Après la catastrophe

(c) Jean-Louis Fernandez

Dans un décor de fin du monde, une fanfare s’est réfugiée dans un studio d’enregistrement abandonné, où les bâches et le plâtre masquent une désolation post-apocalyptique. On se croirait au milieu des tuyaux absurdes et des machines compliquées de Terry Gilliam dans Brazil, une modernité incompréhensible et inhumaine qui tient tantôt du monstre vivant et respirant, tantôt de la machine sans âme. Au milieu de ce désordre qui ne fait que craquer, souffler, siffler, cinq humains perdus s’évertuent à redonner du souffle – littéralement – à ce monde mourant. Sur cette trame se construit un spectacle muet, qui tient à la fois du clown, du spectacle musical et de la pièce à sketches, où dans une série de numéros les musiciens explorent tous les moyens possibles pour redonner du souffle, de l’air, de l’âme, de la vie. Flanqués de pantins construits à leur effigie, comme des doubles d’eux-mêmes déjà morts, ils se débattent avec l’énergie du désespoir pour jouer de la musique, valser avec leurs pantins et réparer les multiples accidents qui surviennent au plateau, habité par une machinerie très efficace.

Respirer ensemble

La fanfare nourrit le sentiment d’assister à une dernière parade, un dernier défilé pour l’humanité.

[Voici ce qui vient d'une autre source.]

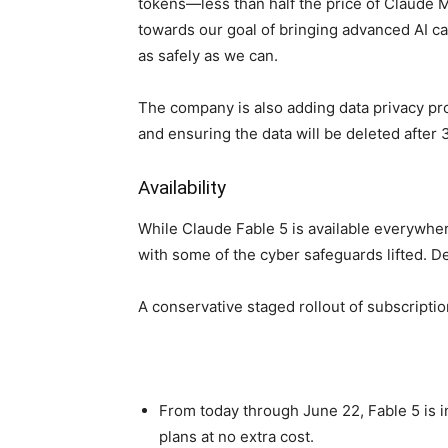
tokens—less than half the price of Claude M
towards our goal of bringing advanced AI cap
as safely as we can.
The company is also adding data privacy pr
and ensuring the data will be deleted after 
Availability
While Claude Fable 5 is available everywher
with some of the cyber safeguards lifted. D
A conservative staged rollout of subscriptio
From today through June 22, Fable 5 is 
plans at no extra cost.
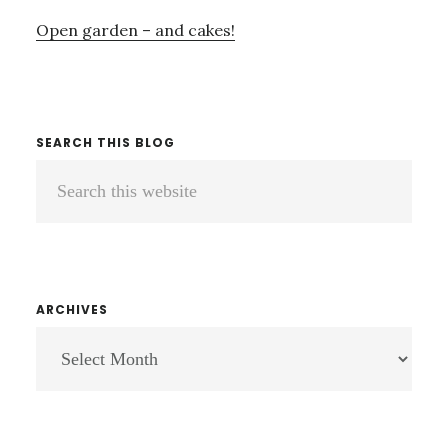
Open garden – and cakes!
SEARCH THIS BLOG
Search
this
website
ARCHIVES
ARCHIVES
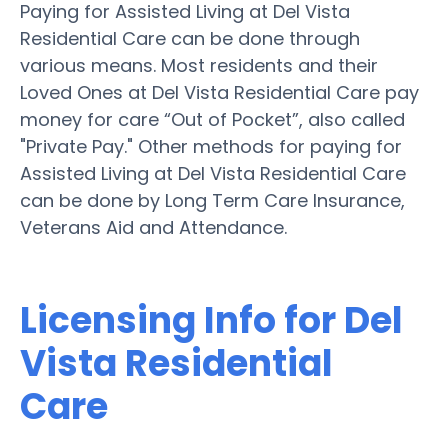
Paying for Assisted Living at Del Vista
Residential Care can be done through
various means. Most residents and their
Loved Ones at Del Vista Residential Care pay
money for care “Out of Pocket”, also called
"Private Pay." Other methods for paying for
Assisted Living at Del Vista Residential Care
can be done by Long Term Care Insurance,
Veterans Aid and Attendance.
Licensing Info for Del
Vista Residential
Care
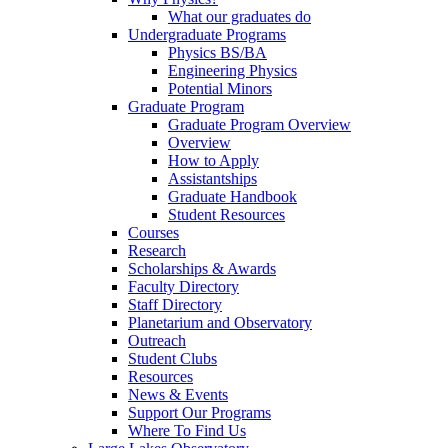
What our graduates do
Undergraduate Programs
Physics BS/BA
Engineering Physics
Potential Minors
Graduate Program
Graduate Program Overview
Overview
How to Apply
Assistantships
Graduate Handbook
Student Resources
Courses
Research
Scholarships & Awards
Faculty Directory
Staff Directory
Planetarium and Observatory
Outreach
Student Clubs
Resources
News & Events
Support Our Programs
Where To Find Us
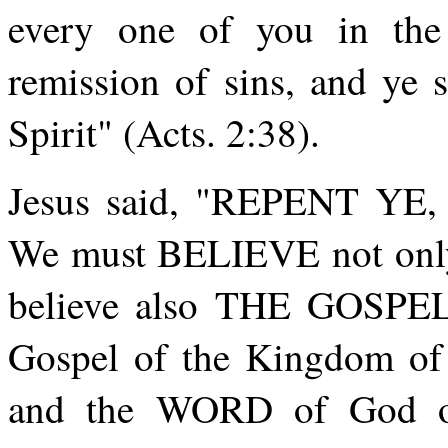
every one of you in the
remission of sins, and ye s
Spirit" (Acts. 2:38).
Jesus said, "REPENT Y
We must BELIEVE not only 
believe also THE GOSPEL 
Gospel of the Kingdom 
and the WORD of God ov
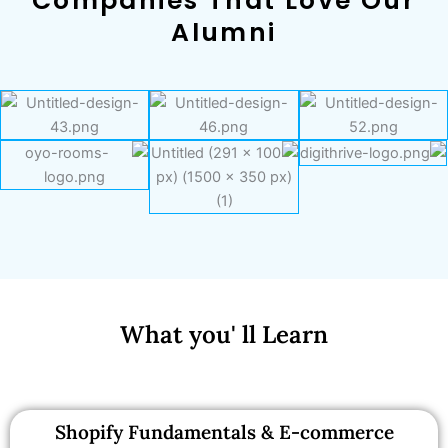
Companies That Love Our
Alumni
What you' ll Learn
Shopify Fundamentals & E-commerce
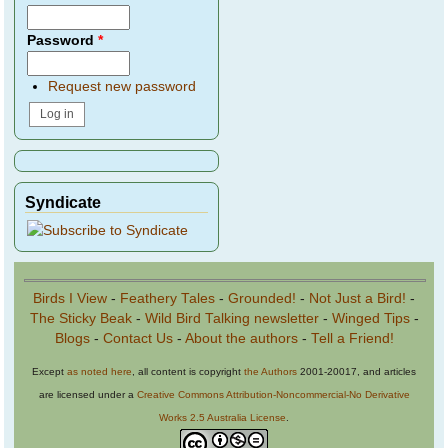
Password
*
Request new password
Syndicate
Birds I View
-
Feathery Tales
-
Grounded!
-
Not Just a Bird!
-
The Sticky Beak
-
Wild Bird Talking newsletter
-
Winged Tips
-
Blogs
-
Contact Us
-
About the authors
-
Tell a Friend!
Except
as noted here
, all content is copyright
the Authors
2001-20017, and articles
are licensed under a
Creative Commons Attribution-Noncommercial-No Derivative
Works 2.5 Australia License
.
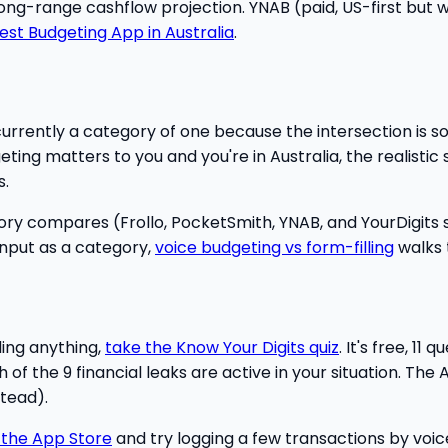
 long-range cashflow projection. YNAB (paid, US-first but w
est Budgeting App in Australia
.
currently a category of one because the intersection is so
ting matters to you and you're in Australia, the realistic s
s.
ry compares (Frollo, PocketSmith, YNAB, and YourDigits s
nput as a category,
voice budgeting vs form-filling
walks 
ding anything,
take the Know Your Digits quiz
. It's free, 1
f the 9 financial leaks are active in your situation. The A
tead).
 the App Store
and try logging a few transactions by voice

Impossible, évidemment, de ne pas voir dans cette lutte pour le dernier souffle une image presque trop concrète de notre situation de ces deux dernières années : l’enfermement dans un lieu où l’on étouffe, la peur de perdre le souffle, de manquer d’air dans tous les sens du terme, l’étouffement progressif de la vie et des liens avec l’extérieur. Le spectacle a pourtant été conçu avant la crise sanitaire, la preuve une fois de plus que cet étouffement était déjà dans l’air – politiquement, socialement, humainement… Il n’en est que ressenti plus crûment par le public, au point d’éprouver physiquement la même angoisse que les personnages qui dialoguent parfois sous forme de respirations hachées, construites en séquences rythmiques, et dont l’urgence m’a noué la poitrine. Le choix d’une fanfare est évidemment significatif :

(c) Jean-Louis Fernandez

les musiciens y donnent littéralement du souffle à leurs instruments pour leur permettre de parler, et ce langage est le seul qui leur soit accordé dans la pièce… Mais dans l’esthétique de la fanfare, autre chose se fait jour : le sentiment d’assister à une dernière parade, un dernier défilé pour l’humanité, envers et contre tout, en luttant avec la force des poumons contre les conduits d’aération menaçants qui soufflent parfois une fumée douteuse – tuyaux contre tuyaux, la dernière lutte ! On voit passer fugacement Nino Rota et les fanfares poétiques de Fellini, dernière danse de vie ou première danse de mort.

La vie gagne toujours

La respiration s’infiltre dans tous les pores du décor.

Le spectacle ne lésine pas pourtant sur l’humour de certaines situations, et l’esthétique de pièce à sketches y contribue largement. Les drames et les accidents ne durent pas longtemps, on leur trouve toujours des solutions aussi absurdes soient-elles, et on oublie parfois le cataclysme qui plane au-dessus de tout le spectacle jusqu’à ce qu’un autre pan du décor achève de s’effondrer. La respiration s’infiltre dans tous les pores du décor : on dirait que tout pourrait gonfler et se dégonfler, des bâches aux tuyaux, en passant par les pantins et les fenêtres en plastique tendu. Cet univers apparaît étrangement organique et animé, malgré l’angoisse du souffle qui s’éteint. La vie se dissémine ailleurs… Il faut saluer le beau travail d’animation des pantins, exécuté par les musiciens eux-mêmes, qui s’occupent de leur double au point de leur donner une présence troublante au plateau. Malgré le pessimisme ambiant, on en ressort donc pas complètement inquiet pour cette humanité qui trouve toujours le moyen de se réinventer pour s’adapter.

  • Death Breath Orchestra, écrit et mis en scène par Alice Laloy, au Nouveau Théâtre de Montreuil jusqu’au 24 octobre.